* [WORK TO BE COMPLETED]: Please print every record below exactly as it appears, but leave out the pictures.

Page-level text extractions
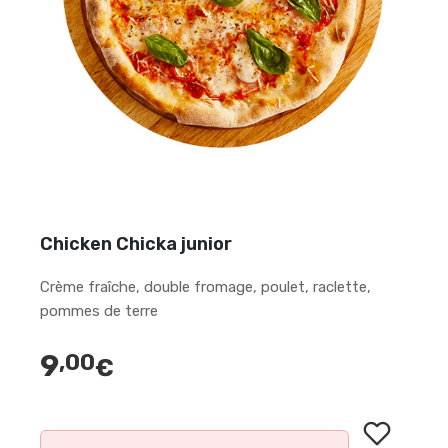
Chicken Chicka junior
Crème fraîche, double fromage, poulet, raclette,
pommes de terre
9
,00
€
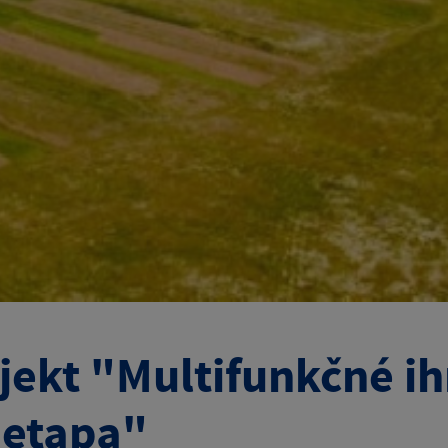
jekt "Multifunkčné ih
. etapa"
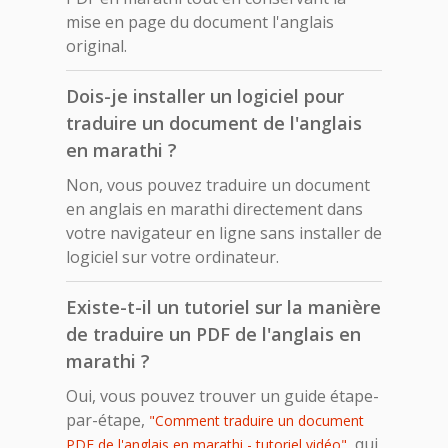
mise en page du document l'anglais
original.
Dois-je installer un logiciel pour
traduire un document de l'anglais
en marathi ?
Non, vous pouvez traduire un document
en anglais en marathi directement dans
votre navigateur en ligne sans installer de
logiciel sur votre ordinateur.
Existe-t-il un tutoriel sur la manière
de traduire un PDF de l'anglais en
marathi ?
Oui, vous pouvez trouver un guide étape-
par-étape,
"Comment traduire un document
, qui
PDF de l'anglais en marathi - tutoriel vidéo"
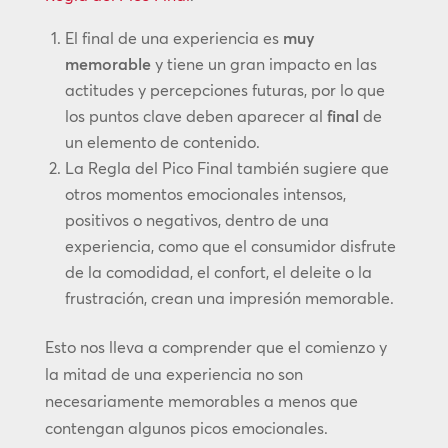
El final de una experiencia es
muy
memorable
y tiene un gran impacto en las
actitudes y percepciones futuras, por lo que
los puntos clave deben aparecer al
final
de
un elemento de contenido.
La Regla del Pico Final también sugiere que
otros momentos emocionales intensos,
positivos o negativos, dentro de una
experiencia, como que el consumidor disfrute
de la comodidad, el confort, el deleite o la
frustración, crean una impresión memorable.
Esto nos lleva a comprender que el comienzo y
la mitad de una experiencia no son
necesariamente memorables a menos que
contengan algunos picos emocionales.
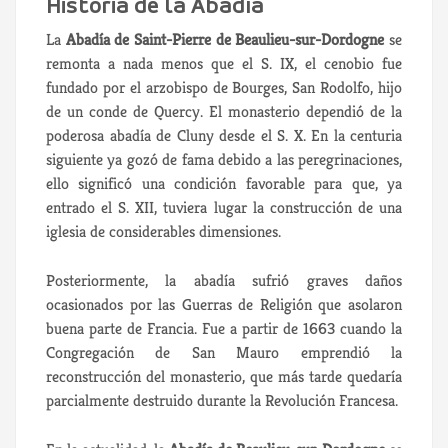
Historia de la Abadía
La
Abadía de Saint-Pierre de Beaulieu-sur-Dordogne
se
remonta a nada menos que el S. IX, el cenobio fue
fundado por el arzobispo de Bourges, San Rodolfo, hijo
de un conde de Quercy. El monasterio dependió de la
poderosa abadía de Cluny desde el S. X. En la centuria
siguiente ya gozó de fama debido a las peregrinaciones,
ello significó una condición favorable para que, ya
entrado el S. XII, tuviera lugar la construcción de una
iglesia de considerables dimensiones.
Posteriormente, la abadía sufrió graves daños
ocasionados por las Guerras de Religión que asolaron
buena parte de Francia. Fue a partir de 1663 cuando la
Congregación de San Mauro emprendió la
reconstrucción del monasterio, que más tarde quedaría
parcialmente destruido durante la Revolución Francesa.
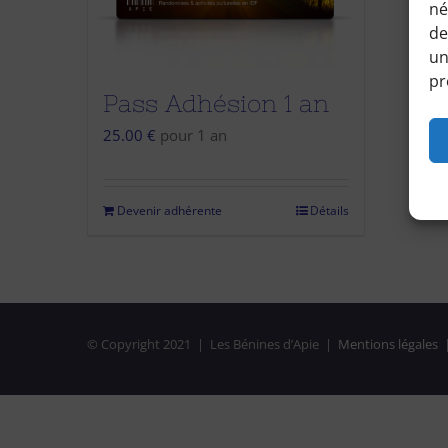
né
de
un
pr
Pass Adhésion 1 an
25.00
€
pour 1 an
Devenir adhérente
Détails
© Copyright 2021 | Les Bénines d’Apie |
Mentions légales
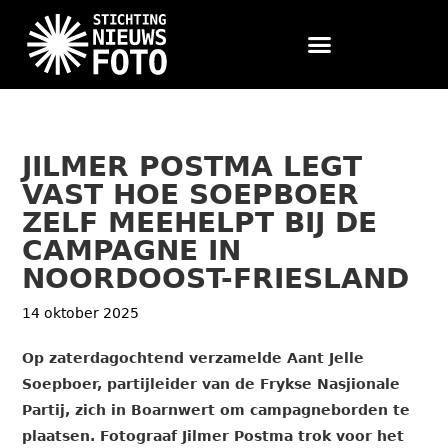
JILMER POSTMA LEGT
VAST HOE SOEPBOER
ZELF MEEHELPT BIJ DE
CAMPAGNE IN
NOORDOOST-FRIESLAND
14 oktober 2025
Op zaterdagochtend verzamelde Aant Jelle
Soepboer, partijleider van de Frykse Nasjionale
Partij, zich in Boarnwert om campagneborden te
plaatsen. Fotograaf Jilmer Postma trok voor het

* [WRITTEN RESPONSE]:
Chicken Chicka junior
Crème fraîche, double fromage, poulet, raclette,
pommes de terre
9
,00
€
jekt "Multifunkčné ih
. etapa"
mise en page du document l'anglais
original.
Dois-je installer un logiciel pour
traduire un document de l'anglais
en marathi ?
Non, vous pouvez traduire un document
en anglais en marathi directement dans
votre navigateur en ligne sans installer de
logiciel sur votre ordinateur.
Existe-t-il un tutoriel sur la manière
de traduire un PDF de l'anglais en
marathi ?
Oui, vous pouvez trouver un guide étape-
par-étape,
"Comment traduire un document
, qui
PDF de l'anglais en marathi - tutoriel vidéo"
El final de una experiencia es
muy
memorable
y tiene un gran impacto en las
actitudes y percepciones futuras, por lo que
los puntos clave deben aparecer al
final
de
un elemento de contenido.
La Regla del Pico Final también sugiere que
otros momentos emocionales intensos,
positivos o negativos, dentro de una
experiencia, como que el consumidor disfrute
de la comodidad, el confort, el deleite o la
frustración, crean una impresión memorable.
Esto nos lleva a comprender que el comienzo y
la mitad de una experiencia no son
necesariamente memorables a menos que
contengan algunos picos emocionales.
Historia de la Abadía
La
Abadía de Saint-Pierre de Beaulieu-sur-Dordogne
se
remonta a nada menos que el S. IX, el cenobio fue
fundado por el arzobispo de Bourges, San Rodolfo, hijo
de un conde de Quercy. El monasterio dependió de la
poderosa abadía de Cluny desde el S. X. En la centuria
siguiente ya gozó de fama debido a las peregrinaciones,
ello significó una condición favorable para que, ya
entrado el S. XII, tuviera lugar la construcción de una
iglesia de considerables dimensiones.
Posteriormente, la abadía sufrió graves daños
ocasionados por las Guerras de Religión que asolaron
buena parte de Francia. Fue a partir de 1663 cuando la
Congregación de San Mauro emprendió la
reconstrucción del monasterio, que más tarde quedaría
parcialmente destruido durante la Revolución Francesa.
né
de
un
pr
Pass Adhésion 1 an
25.00
€
pour 1 an
Devenir adhérente
Détails
© Copyright 2021 | Les Bénines d’Apie |
Mentions légales
JILMER POSTMA LEGT
VAST HOE SOEPBOER
ZELF MEEHELPT BIJ DE
CAMPAGNE IN
NOORDOOST-FRIESLAND
14 oktober 2025
Op zaterdagochtend verzamelde Aant Jelle
Soepboer, partijleider van de Frykse Nasjionale
Partij, zich in Boarnwert om campagneborden te
plaatsen. Fotograaf Jilmer Postma trok voor het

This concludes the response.